Cette accalmie ne pourra cependant devenir une véritable stabilité que si les causes profondes des tensions trouvent des réponses politiques. Le dialogue ne doit donc pas être seulement un moyen de calmer les contestations ; il doit devenir un instrument permettant de traiter les revendications et de reconstruire la confiance entre les différentes composantes de la société malgache.

L’appel au dialogue s’adresse ainsi à l’ensemble des acteurs. Il ne peut être compris comme une invitation faite uniquement à l’opposition de renoncer à la confrontation. Il implique également que les autorités soient disposées à entendre les revendications et à ouvrir suffisamment l’espace politique.

L’inclusivité, le véritable test de la Refondation

Le mot « inclusif » est sans doute l’un des plus importants du communiqué. Il renvoie directement à la question de la légitimité du processus en cours.

Une Refondation qui serait conduite par un cercle politique restreint risquerait de produire de nouvelles frustrations et de reproduire les mécanismes de crise que le pays cherche précisément à dépasser.

La participation citoyenne, également mentionnée par la SADC, prend dans ce contexte une importance particulière. La transformation des institutions malgaches ne peut durablement réussir si la population ne se reconnaît pas dans le processus et dans ses résultats.

La question n’est donc pas seulement de savoir quelles réformes seront adoptées, mais aussi qui participera à leur conception et selon quelles règles.

Du soutien aux actes concrets

Le communiqué de Durban marque ainsi une nouvelle étape. La SADC a apporté son soutien à la médiation et aux consultations ; elle doit désormais être attentive à leur traduction politique concrète.

Les principes sont posés : dialogue, inclusivité, démocratie, droits de l’homme, redevabilité et retour à l’ordre constitutionnel. Le prochain défi sera de les transformer en décisions, en réformes et en échéances crédibles.

C’est là que se jouera la crédibilité de la Refondation.

Car une transition peut facilement se prolonger au nom de la nécessité de réformer. Mais plus elle dure, plus elle doit démontrer qu’elle prépare réellement le retour à des institutions démocratiquement légitimées.

Le message de la SADC peut donc être lu comme un soutien, mais également comme une mise en garde diplomatique : l’organisation régionale accompagne Madagascar, mais elle attend que la Refondation mène quelque part.

Cette destination ne peut être autre que la normalité constitutionnelle, dans un cadre démocratique, inclusif et respectueux des droits fondamentaux.

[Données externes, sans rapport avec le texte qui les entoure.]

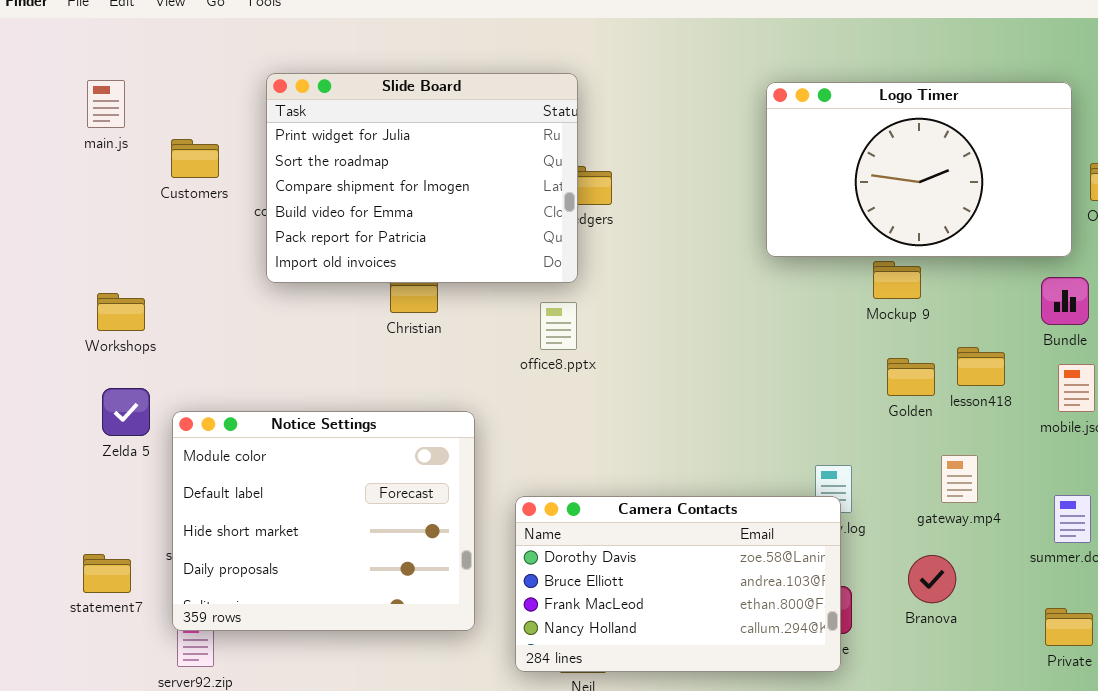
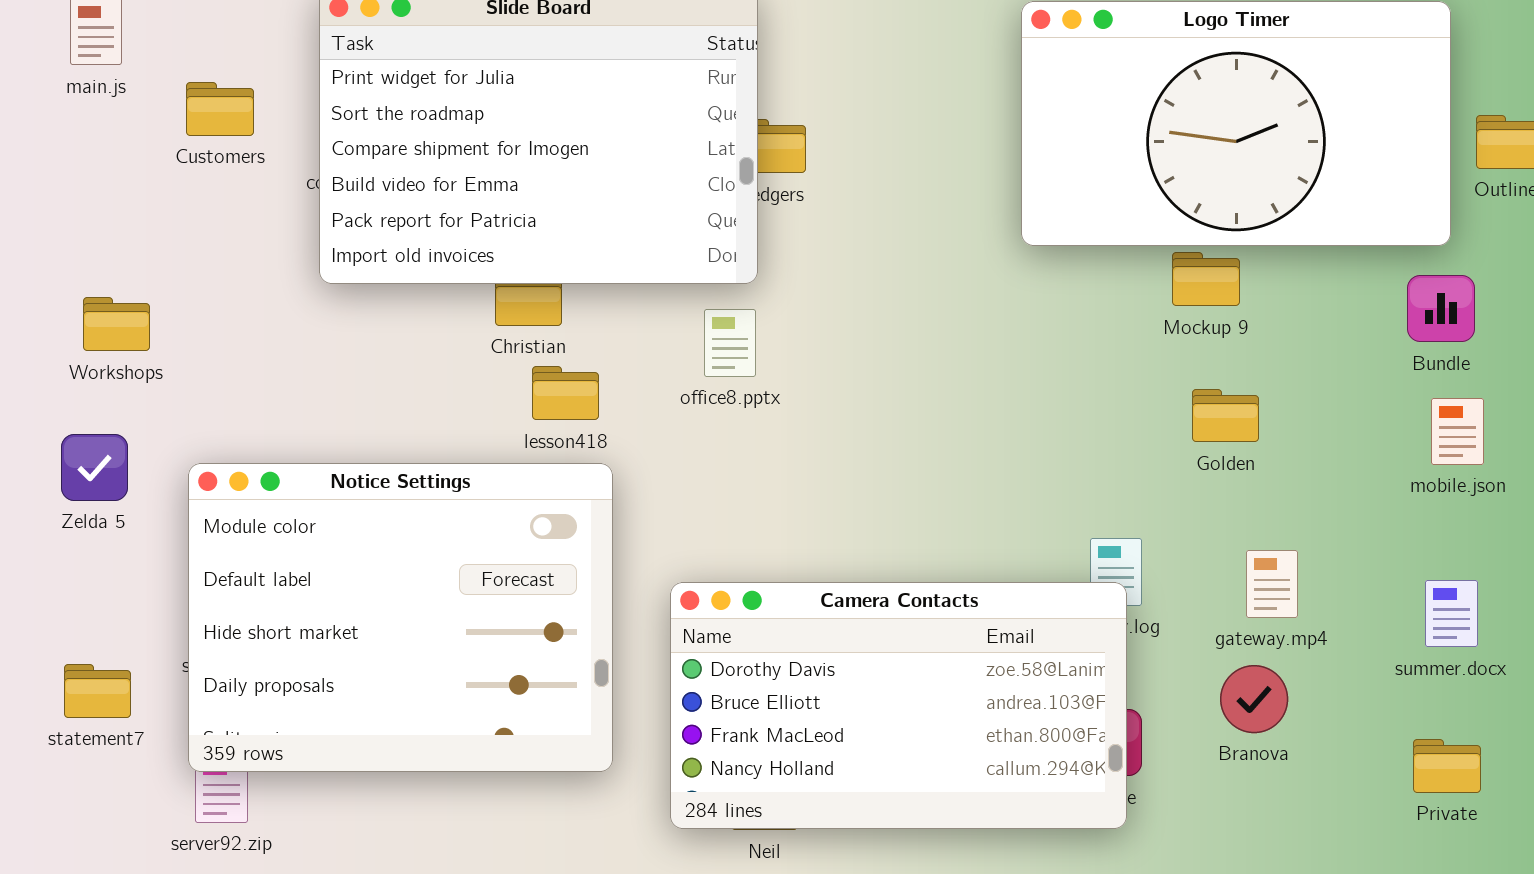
lesson418: [957,347,1005,386] -> [532,366,599,420], moved
Zelda 5: [102,388,150,436] -> [61,434,128,501], moved
gateway.mp4: [941,455,978,503] -> [1246,550,1298,618], moved

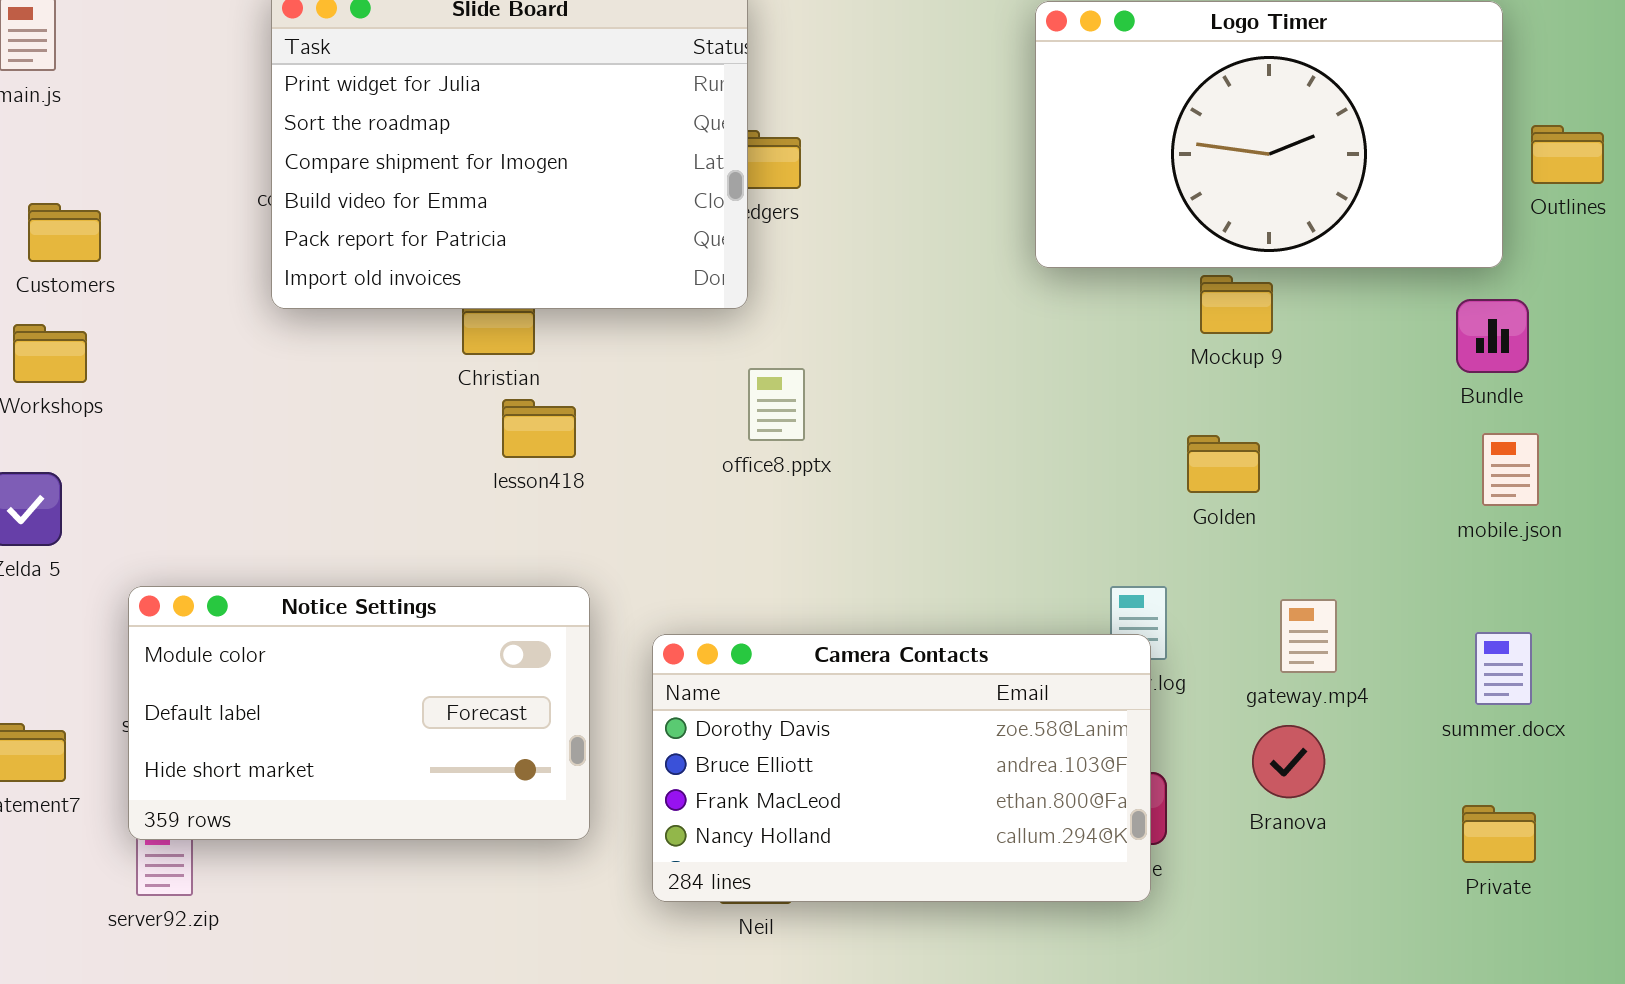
Customers: [186,82,254,136] -> [28,203,101,262], moved
office8.pptx: [704,309,756,377] -> [748,368,805,441], moved
Golden: [1192,389,1259,442] -> [1187,435,1260,493], moved
Notice Settings: [188,463,613,772] -> [128,586,590,840], resized

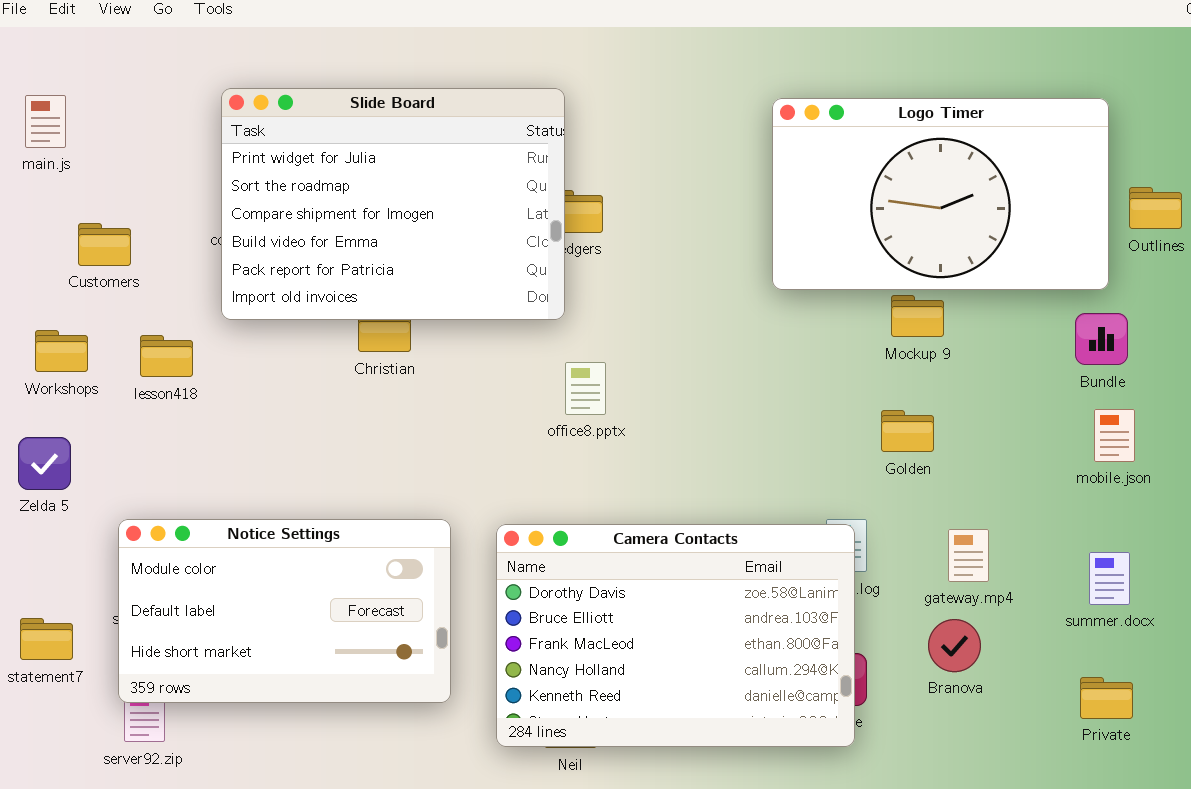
Customers: [28,203,101,262] -> [78,223,131,266], moved
lesson418: [502,399,576,458] -> [140,335,193,377], moved
Camera Contacts: [652,634,1151,902] -> [496,524,855,747], resized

Le véritable succès de la Refondation ne sera donc pas de maintenir le calme pendant la transition. Il sera de transformer ce calme fragile en stabilité durable, et la transition en institutions capables de restaurer la confiance des citoyens.

Madagascar dispose aujourd’hui d’une opportunité. La SADC vient de rappeler que cette opportunité ne pourra être saisie ni par l’exclusion, ni par la confrontation, mais par le dialogue, l’inclusion et la reconstruction d’un ordre constitutionnel légitime.